Follows the callback pattern established by Edifice.SSM.Common.build_block/3, where the caller provides the core mixing/attention function and this module handles the surrounding structure (normalization, residuals, FFN, dropout).

Summary

Functions

Build a single transformer block.

Stack N transformer blocks with auto-naming.

Functions

layer(input, opts)

@spec layer(
  Axon.t(),
  keyword()
) :: Axon.t()

Build a single transformer block.

Options

  • :attention_fn - Function (input, name) -> Axon.t() that builds the attention/mixing sublayer (required)
  • :hidden_size - Hidden dimension (required)
  • :ffn_type - FFN variant: :standard or :gated (default: :standard)
  • :ffn_expansion - FFN expansion factor (default: 4)
  • :custom_ffn - Custom FFN callback (input, name) -> Axon.t() that replaces the standard FFN sublayer.
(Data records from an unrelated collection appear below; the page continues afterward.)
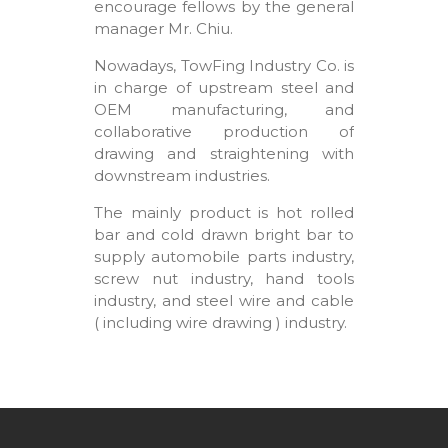
encourage fellows by the general
manager Mr. Chiu.
Nowadays, TowFing Industry Co. is
in charge of upstream steel and
OEM manufacturing, and
collaborative production of
drawing and straightening with
downstream industries.
The mainly product is hot rolled
bar and cold drawn bright bar to
supply automobile parts industry,
screw nut industry, hand tools
industry, and steel wire and cable
( including wire drawing ) industry.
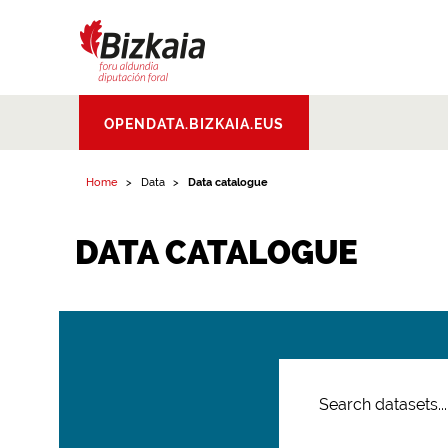
Bizkaiko Foru
OPENDATA.BIZKAIA.EUS
Aldundia
.
Diputacion
Foral de Bizkaia
Home
Data
Data catalogue
DATA CATALOGUE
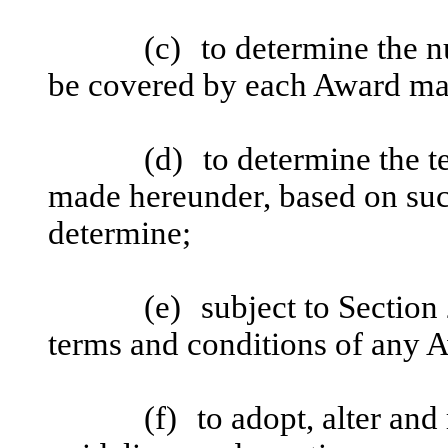
(c)
to determine the 
be covered by each Award ma
(d)
to determine the 
made hereunder, based on suc
determine;
(e)
subject to Section
terms and conditions of any 
(f)
to adopt, alter and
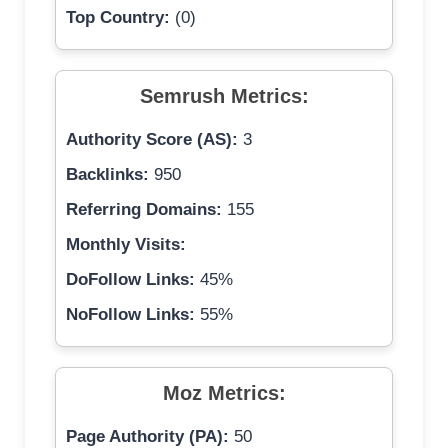
Top Country:
(0)
Semrush Metrics:
Authority Score (AS):
3
Backlinks:
950
Referring Domains:
155
Monthly Visits:
DoFollow Links:
45%
NoFollow Links:
55%
Moz Metrics:
Page Authority (PA):
50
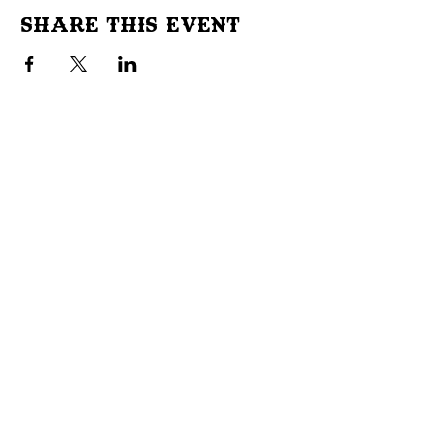
Share This Event
Don't Miss Out!
Subscribe to our site to be
notified of important Events &
Initiatives.
E-mail
First Name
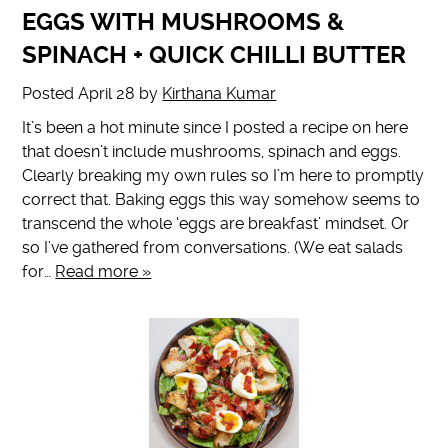
EGGS WITH MUSHROOMS &
SPINACH + QUICK CHILLI BUTTER
Posted
April 28
by
Kirthana Kumar
It’s been a hot minute since I posted a recipe on here
that doesn’t include mushrooms, spinach and eggs.
Clearly breaking my own rules so I’m here to promptly
correct that. Baking eggs this way somehow seems to
transcend the whole ‘eggs are breakfast’ mindset. Or
so I’ve gathered from conversations. (We eat salads
for…
Read more »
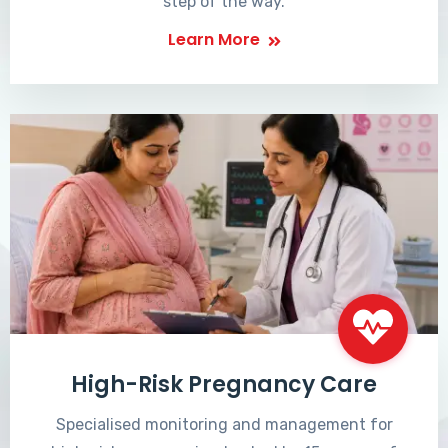
step of the way.
Learn More
High-Risk Pregnancy Care
Specialised monitoring and management for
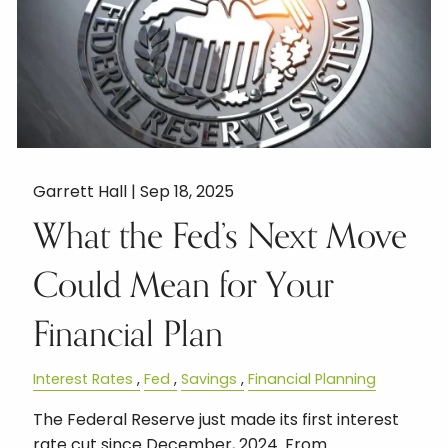
Garrett Hall |
Sep 18, 2025
What the Fed’s Next Move
Could Mean for Your
Financial Plan
Interest Rates
Fed
Savings
Financial Planning
The Federal Reserve just made its first interest
rate cut since December, 2024. From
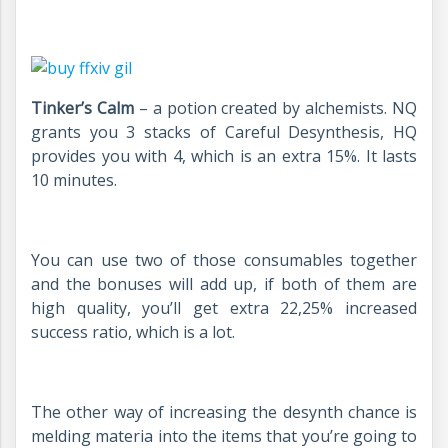
Tinker’s Calm
– a potion created by alchemists. NQ
grants you 3 stacks of Careful Desynthesis, HQ
provides you with 4, which is an extra 15%. It lasts
10 minutes.
You can use two of those consumables together
and the bonuses will add up, if both of them are
high quality, you’ll get extra 22,25% increased
success ratio, which is a lot.
The other way of increasing the desynth chance is
melding materia into the items that you’re going to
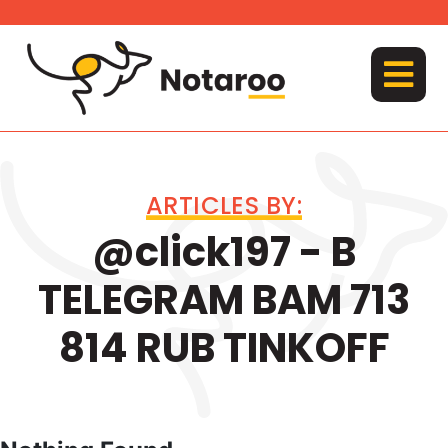
Skip
to
content
MENU
ARTICLES BY:
@click197 - B
TELEGRAM BAM 713
814 RUB TINKOFF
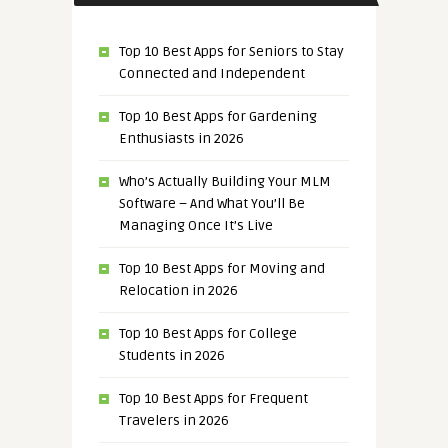
Top 10 Best Apps for Seniors to Stay
Connected and Independent
Top 10 Best Apps for Gardening
Enthusiasts in 2026
Who’s Actually Building Your MLM
Software – And What You’ll Be
Managing Once It’s Live
Top 10 Best Apps for Moving and
Relocation in 2026
Top 10 Best Apps for College
Students in 2026
Top 10 Best Apps for Frequent
Travelers in 2026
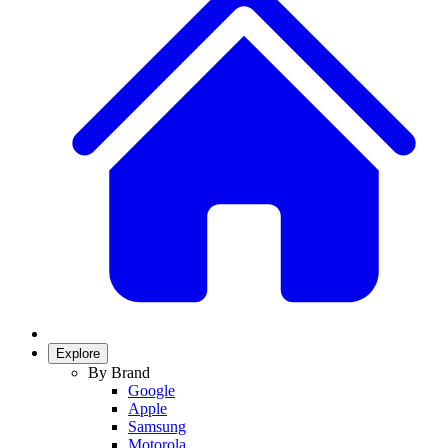
Explore
By Brand
Google
Apple
Samsung
Motorola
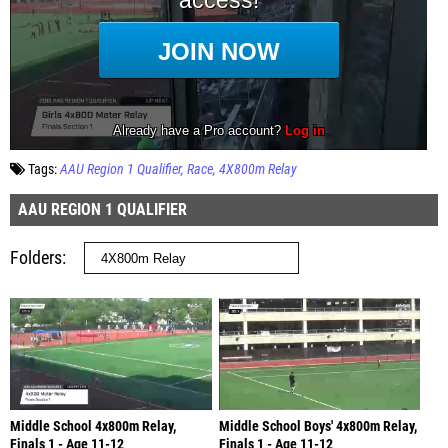
Tags:
AAU Region 1 Qualifier
Race
4X800m Relay
AAU REGION 1 QUALIFIER
Folders
Middle School 4x800m Relay,
Middle School Boys' 4x800m Relay,
Finals 1 - Age 11-12
Finals 1 - Age 11-12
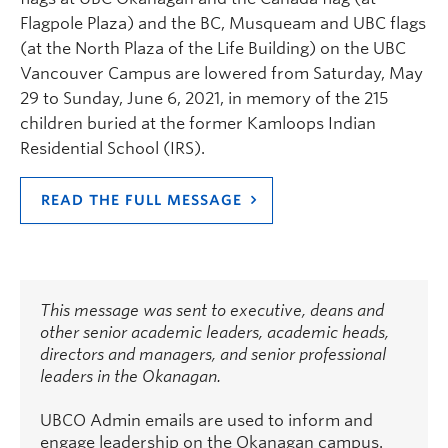
Flagpole Plaza) and the BC, Musqueam and UBC flags
(at the North Plaza of the Life Building) on the UBC
Vancouver Campus are lowered from Saturday, May
29 to Sunday, June 6, 2021, in memory of the 215
children buried at the former Kamloops Indian
Residential School (IRS).
READ THE FULL MESSAGE
This message was sent to executive, deans and
other senior academic leaders, academic heads,
directors and managers, and senior professional
leaders in the Okanagan.
UBCO Admin emails are used to inform and
engage leadership on the Okanagan campus.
When provided, :ffn_type and :ffn_expansion are ignored. Used by KAT and other architectures that need non-standard feed-forward networks.
  • :norm - Normalization type: :layer_norm or :rms_norm (default: :layer_norm)
  • :norm_position - Where to normalize: :pre or :post (default: :pre)
  • :dropout - Dropout rate (default: 0.0)
  • :name - Block name prefix (default: "transformer_block")

stack(input, num_layers, opts)

@spec stack(Axon.t(), pos_integer(), keyword()) :: Axon.t()

Stack N transformer blocks with auto-naming.

Options

Same as layer/2 plus:

  • First argument is the input Axon node
  • Second argument is the number of layers to stack

Returns

The output of the final block (same shape as input).